Her research involves multidisciplinary methods, comprising behavioral, neuropsychological, and structural and functional brain imaging. Studies include normally developing children and adults as well as those with developmental disorders such as Attention Deficit Hyperactivity Disorder (ADHD) and Autism Spectrum Disorders (ASD).
teaching professor, german
Astrid Weigert joined the Department as a faculty member in the fall of 1999 and was promoted to Teaching Professor in 2015. Her areas of research include gender and genre in 18th and 19th century German literature, in particular in Romanticism (Dorothea Schlegel) and Naturalism (Elsa Bernstein, pseud. Ernst Rosmer); women translators in the 18th and 19th centuries; and
curriculum and course development with an emphasis on the advanced learner and German business culture.
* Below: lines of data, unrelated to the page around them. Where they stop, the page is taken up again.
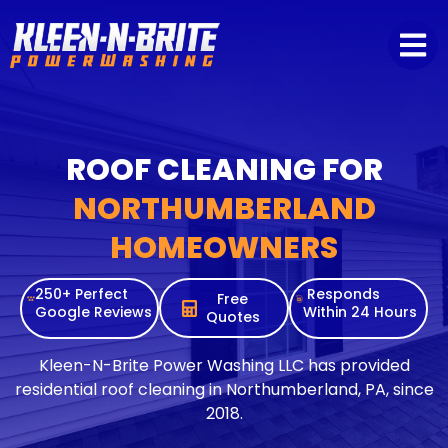
content
ROOF CLEANING FOR
NORTHUMBERLAND
HOMEOWNERS
250+ Perfect
Responds
Free
Google Reviews
Within 24 Hours
Quotes
Kleen-N-Brite Power Washing LLC has provided
residential roof cleaning in Northumberland, PA, since
2018.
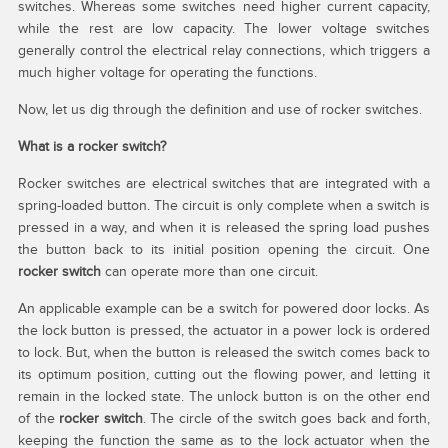
switches. Whereas some switches need higher current capacity,
while the rest are low capacity. The lower voltage switches
generally control the electrical relay connections, which triggers a
much higher voltage for operating the functions.
Now, let us dig through the definition and use of rocker switches.
What is a rocker switch?
Rocker switches are electrical switches that are integrated with a
spring-loaded button. The circuit is only complete when a switch is
pressed in a way, and when it is released the spring load pushes
the button back to its initial position opening the circuit. One
rocker switch
can operate more than one circuit.
An applicable example can be a switch for powered door locks. As
the lock button is pressed, the actuator in a power lock is ordered
to lock. But, when the button is released the switch comes back to
its optimum position, cutting out the flowing power, and letting it
remain in the locked state. The unlock button is on the other end
of the
rocker switch
. The circle of the switch goes back and forth,
keeping the function the same as to the lock actuator when the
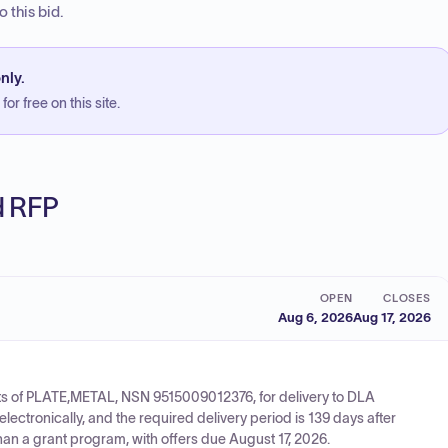
 this bid.
nly.
or free on this site.
ed RFP
OPEN
CLOSES
Aug 6, 2026
Aug 17, 2026
its of PLATE,METAL, NSN 9515009012376, for delivery to DLA
ctronically, and the required delivery period is 139 days after
han a grant program, with offers due August 17, 2026.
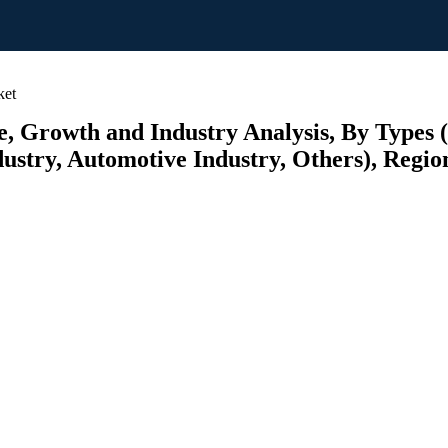
ket
, Growth and Industry Analysis, By Types 
ustry, Automotive Industry, Others), Region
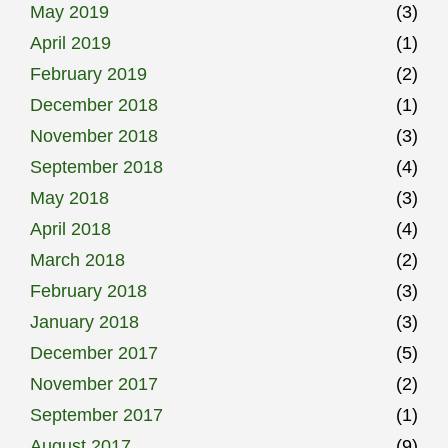
May 2019
(3)
April 2019
(1)
February 2019
(2)
December 2018
(1)
November 2018
(3)
September 2018
(4)
May 2018
(3)
April 2018
(4)
March 2018
(2)
February 2018
(3)
January 2018
(3)
December 2017
(5)
November 2017
(2)
September 2017
(1)
August 2017
(9)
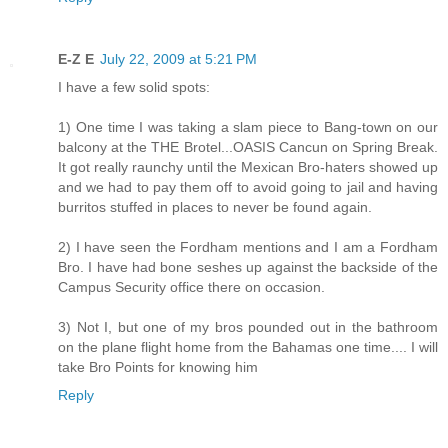
E-Z E
July 22, 2009 at 5:21 PM
I have a few solid spots:
1) One time I was taking a slam piece to Bang-town on our
balcony at the THE Brotel...OASIS Cancun on Spring Break.
It got really raunchy until the Mexican Bro-haters showed up
and we had to pay them off to avoid going to jail and having
burritos stuffed in places to never be found again.
2) I have seen the Fordham mentions and I am a Fordham
Bro. I have had bone seshes up against the backside of the
Campus Security office there on occasion.
3) Not I, but one of my bros pounded out in the bathroom
on the plane flight home from the Bahamas one time.... I will
take Bro Points for knowing him
Reply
She served as book review editor for "The German Quarterly" from 2004 - 2014. In January 2014, Weigert received the College Dean's Award for Excellence iin Teaching. She is also the chair of the German for Professional Purposes Committee of the American Association of Teachers of German (AATG).
professor, graduate school of arts and sciences
Most of Dr. Weinstein's work explores the behavioral and biological dimensions of reproduction and aging. She is currently working on two research projects that are funded by the NIH. The first explores the reciprocal relations among stress, health, and the social environment among the elderly in Taiwan. The second is a follow-up study of midlife in the United States. Both studies include a wide range of self-reported data and biomarkers. Her most recent edited volume is "Sociality, Hierarchy, Health: Comparative Biodemography". She has been at Georgetown University since 1987.